By Duke Dennis

Over its 25-year operating history, Metropolitan Capital Advisors (MCA) has worked on numerous Public Private Partnership (PPP) transaction financings. PPPs have increasingly become particularly significant in commercial real estate. This post is an explanation of what PPP’s are, reasons to use a PPP, and finally, some local examples of PPP projects.

For starters, you might wonder what a PPP is exactly. According to the National Council for Public‐Private Partnerships (NCPPP), a PPP is: “[a] contractual agreement between a public agency (federal, state, or local) and a private sector entity.   Through this agreement, the skills and assets of each sector (public and private) are shared [to deliver] a service or facility [to] the public.  In addition to sharing resources, each party also shares the risk and reward potential of the delivery…”

PPP’s are often used as a tool to allow developments that would otherwise not financially be feasible.  From a local municipality’s perspective, engaging in a PPP falls within the category of social good.  For example, a city, Dallas would entertain a PPP to induce private investment, job creation and/or redevelopment of targeted areas that are often in need of revitalization. According to the office of Dallas Economic Development, “[i]t is… to provide assistance only [to] projects where such assistance is necessary to stimulate private investment and job creation. [Additionally]. [p]rojects occurring in Target Areas are provided special consideration.”

public private partnership

The Omni Dallas Hotel was developed through a public-private partnership.

So, why would a project need the municipality’s involvement?

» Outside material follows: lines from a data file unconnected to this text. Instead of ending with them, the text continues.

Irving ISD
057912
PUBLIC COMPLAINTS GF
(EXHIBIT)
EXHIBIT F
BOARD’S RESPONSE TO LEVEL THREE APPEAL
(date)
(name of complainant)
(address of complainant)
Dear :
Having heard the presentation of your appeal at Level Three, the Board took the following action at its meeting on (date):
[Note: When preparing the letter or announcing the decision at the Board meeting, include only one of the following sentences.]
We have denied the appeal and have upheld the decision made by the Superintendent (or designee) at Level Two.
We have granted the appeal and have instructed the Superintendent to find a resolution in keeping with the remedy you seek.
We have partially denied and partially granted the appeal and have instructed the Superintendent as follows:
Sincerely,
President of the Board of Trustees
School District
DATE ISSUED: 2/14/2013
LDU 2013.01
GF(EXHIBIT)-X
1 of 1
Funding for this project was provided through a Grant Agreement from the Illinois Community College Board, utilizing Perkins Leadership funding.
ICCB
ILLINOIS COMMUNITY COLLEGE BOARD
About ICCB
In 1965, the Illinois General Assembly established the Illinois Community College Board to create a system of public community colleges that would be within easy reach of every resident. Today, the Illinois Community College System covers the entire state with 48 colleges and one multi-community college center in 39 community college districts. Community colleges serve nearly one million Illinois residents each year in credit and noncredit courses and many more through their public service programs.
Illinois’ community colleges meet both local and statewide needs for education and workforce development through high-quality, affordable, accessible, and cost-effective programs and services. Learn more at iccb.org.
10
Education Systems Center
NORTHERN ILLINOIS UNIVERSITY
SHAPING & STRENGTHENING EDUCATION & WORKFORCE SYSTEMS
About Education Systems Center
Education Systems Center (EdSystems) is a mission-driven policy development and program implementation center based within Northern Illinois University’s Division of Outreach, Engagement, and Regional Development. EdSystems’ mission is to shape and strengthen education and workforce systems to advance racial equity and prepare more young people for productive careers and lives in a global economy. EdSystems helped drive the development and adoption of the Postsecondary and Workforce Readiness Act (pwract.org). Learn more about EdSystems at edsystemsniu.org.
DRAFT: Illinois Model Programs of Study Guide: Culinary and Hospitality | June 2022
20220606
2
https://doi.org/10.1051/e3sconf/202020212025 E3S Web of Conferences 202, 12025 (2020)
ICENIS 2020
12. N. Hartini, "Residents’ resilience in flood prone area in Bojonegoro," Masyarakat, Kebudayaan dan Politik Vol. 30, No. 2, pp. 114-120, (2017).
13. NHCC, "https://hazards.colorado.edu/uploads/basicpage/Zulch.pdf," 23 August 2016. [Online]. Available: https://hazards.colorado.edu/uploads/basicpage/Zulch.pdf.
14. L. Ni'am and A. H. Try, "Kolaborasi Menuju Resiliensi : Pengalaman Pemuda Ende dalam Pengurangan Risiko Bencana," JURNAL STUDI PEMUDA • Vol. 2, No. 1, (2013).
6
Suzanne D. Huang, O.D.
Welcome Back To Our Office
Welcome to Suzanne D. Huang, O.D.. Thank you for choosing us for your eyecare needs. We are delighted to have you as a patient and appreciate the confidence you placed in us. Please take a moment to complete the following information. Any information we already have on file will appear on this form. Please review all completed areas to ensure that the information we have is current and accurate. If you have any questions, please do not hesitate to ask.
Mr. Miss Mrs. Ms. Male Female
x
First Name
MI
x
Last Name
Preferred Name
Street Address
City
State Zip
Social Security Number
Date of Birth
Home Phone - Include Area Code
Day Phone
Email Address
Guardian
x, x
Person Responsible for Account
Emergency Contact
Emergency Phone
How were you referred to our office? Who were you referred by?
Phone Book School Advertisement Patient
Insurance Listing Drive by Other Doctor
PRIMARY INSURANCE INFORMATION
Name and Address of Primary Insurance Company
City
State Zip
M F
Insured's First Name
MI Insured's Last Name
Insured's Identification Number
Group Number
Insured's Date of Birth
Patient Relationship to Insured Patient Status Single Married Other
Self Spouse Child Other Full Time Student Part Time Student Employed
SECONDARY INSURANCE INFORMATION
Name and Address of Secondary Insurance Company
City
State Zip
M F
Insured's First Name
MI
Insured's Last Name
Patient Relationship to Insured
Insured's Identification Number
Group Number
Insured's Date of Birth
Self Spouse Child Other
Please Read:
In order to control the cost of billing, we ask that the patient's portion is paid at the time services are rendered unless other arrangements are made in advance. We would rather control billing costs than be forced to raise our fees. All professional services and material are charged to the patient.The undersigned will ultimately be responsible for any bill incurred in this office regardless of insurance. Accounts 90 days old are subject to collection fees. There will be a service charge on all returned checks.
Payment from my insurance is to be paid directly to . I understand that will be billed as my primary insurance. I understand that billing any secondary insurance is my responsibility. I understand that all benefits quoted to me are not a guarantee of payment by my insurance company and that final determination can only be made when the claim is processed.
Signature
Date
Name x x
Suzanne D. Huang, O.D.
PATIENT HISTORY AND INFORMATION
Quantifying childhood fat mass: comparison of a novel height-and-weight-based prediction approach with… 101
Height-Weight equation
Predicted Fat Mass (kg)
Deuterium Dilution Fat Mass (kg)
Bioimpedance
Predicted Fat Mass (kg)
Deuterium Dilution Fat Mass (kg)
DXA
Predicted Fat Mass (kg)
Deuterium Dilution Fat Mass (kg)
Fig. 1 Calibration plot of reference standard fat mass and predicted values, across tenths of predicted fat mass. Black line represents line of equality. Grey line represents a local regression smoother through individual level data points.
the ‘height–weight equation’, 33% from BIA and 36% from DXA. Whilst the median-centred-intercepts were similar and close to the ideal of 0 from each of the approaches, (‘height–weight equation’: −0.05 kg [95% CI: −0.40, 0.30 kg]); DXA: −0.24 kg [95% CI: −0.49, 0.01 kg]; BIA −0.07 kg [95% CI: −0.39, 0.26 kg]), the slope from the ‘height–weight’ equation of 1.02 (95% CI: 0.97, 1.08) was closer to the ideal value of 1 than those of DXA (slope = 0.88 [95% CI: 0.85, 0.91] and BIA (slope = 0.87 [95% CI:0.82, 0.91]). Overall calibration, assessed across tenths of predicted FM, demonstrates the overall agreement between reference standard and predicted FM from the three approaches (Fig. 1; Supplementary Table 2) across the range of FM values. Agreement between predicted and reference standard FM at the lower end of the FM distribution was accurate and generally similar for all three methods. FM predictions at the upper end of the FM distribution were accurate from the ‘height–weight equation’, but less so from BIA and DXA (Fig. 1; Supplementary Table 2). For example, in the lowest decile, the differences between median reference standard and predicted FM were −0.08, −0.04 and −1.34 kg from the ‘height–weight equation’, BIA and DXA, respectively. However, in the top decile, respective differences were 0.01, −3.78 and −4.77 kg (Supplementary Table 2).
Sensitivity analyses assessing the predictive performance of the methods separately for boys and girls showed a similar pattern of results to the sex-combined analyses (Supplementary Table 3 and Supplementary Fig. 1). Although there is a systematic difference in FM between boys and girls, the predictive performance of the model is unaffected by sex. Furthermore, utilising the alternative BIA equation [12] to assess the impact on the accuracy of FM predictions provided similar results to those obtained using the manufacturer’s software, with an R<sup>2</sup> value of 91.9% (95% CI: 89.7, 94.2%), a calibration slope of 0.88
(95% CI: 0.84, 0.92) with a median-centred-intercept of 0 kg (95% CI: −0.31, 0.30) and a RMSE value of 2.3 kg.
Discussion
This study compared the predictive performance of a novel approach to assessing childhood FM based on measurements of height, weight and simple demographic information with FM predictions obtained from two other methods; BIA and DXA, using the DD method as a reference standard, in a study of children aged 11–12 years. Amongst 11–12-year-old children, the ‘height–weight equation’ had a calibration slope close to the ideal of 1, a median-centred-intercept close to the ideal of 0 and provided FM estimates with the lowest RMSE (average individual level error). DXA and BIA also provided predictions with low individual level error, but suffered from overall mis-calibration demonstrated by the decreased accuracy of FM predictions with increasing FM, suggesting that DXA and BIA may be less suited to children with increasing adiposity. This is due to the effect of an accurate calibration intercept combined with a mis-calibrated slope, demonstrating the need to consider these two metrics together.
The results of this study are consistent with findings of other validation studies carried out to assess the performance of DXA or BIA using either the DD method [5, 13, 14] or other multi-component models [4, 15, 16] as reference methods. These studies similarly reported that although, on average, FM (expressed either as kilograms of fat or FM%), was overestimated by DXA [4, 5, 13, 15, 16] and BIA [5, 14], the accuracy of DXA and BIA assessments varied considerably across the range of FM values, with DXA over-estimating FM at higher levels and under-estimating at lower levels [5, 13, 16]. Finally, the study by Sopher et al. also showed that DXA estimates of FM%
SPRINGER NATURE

The question of a project’s viability usually boils down to one of two issues: either the costs are too high or the income is too low, thus making the project not worth investment.  This frequently occurs in low-income areas (i.e. typically targeted areas) or alternately, when construction costs are running rampant.  To qualify, “[p]rojects seeking economic incentives (via a PPP) must provide written assurance that ‘but for’ the incentives sought, the proposed project will not occur, or would otherwise be substantially altered so that the economic returns or other associated public purpose secured by the city’s incentives would be reduced.” If the project meets one of the three stated criteria, one way to overcome financial/economic hurdles is to enter a PPP.  If your project does meet one or more of the criteria above it could qualify for a PPP and receive one of the following real estate incentives:

  • Tax Abatements
  • Tax Increment Financing
  • New Markets Tax Credits
  • Historic Tax Incentives
  • Chapter 380 Grant Program
  • Freeport Tax Exemptions
  • Municipal Management Districts

These incentives can help a project achieve either lower overall costs or higher net income towards the bottom line –  both of which would result in greater returns to investors. This in turn would then be able to entice private capital to invest in and undertake the project.

PPPs are typically for public use. They include: infrastructure (roads or public transportation), schools, libraries, public meeting spaces (convention centers), support facilities, water facilities, hotels and urban redevelopment.  Local (North-Texas area) real examples are:

  • Texas Live!: A $1.25 billion stadium & mixed-use district featuring dining, entertainment, hotel and a convention facility adjacent to the new Texas Rangers Ballpark.
  • AllianceTexas Development: AllianceTexas is an 18,000 acre mixed-use development in North Fort Worth that includes the world’s first industrial airport and the nation’s largest inland port.
  • Irving Westin Convention Center Hotel: a $100+MM, 350-key high-end hotel that will support the Irving Convention Center.
  • The Star in Frisco: A $1.5 billion mixed-use development featuring the Dallas Cowboys’ practice facility, a planned Omni Hotel, sports medicine center, and more than 200,000 square feet of restaurants and retail stores.

When considering a new project, you should identify whether it meets adequate criteria to be considered for a PPP.  If it does, you could qualify for one or multiple incentives to turn your project from an average investment into a home-run of a deal!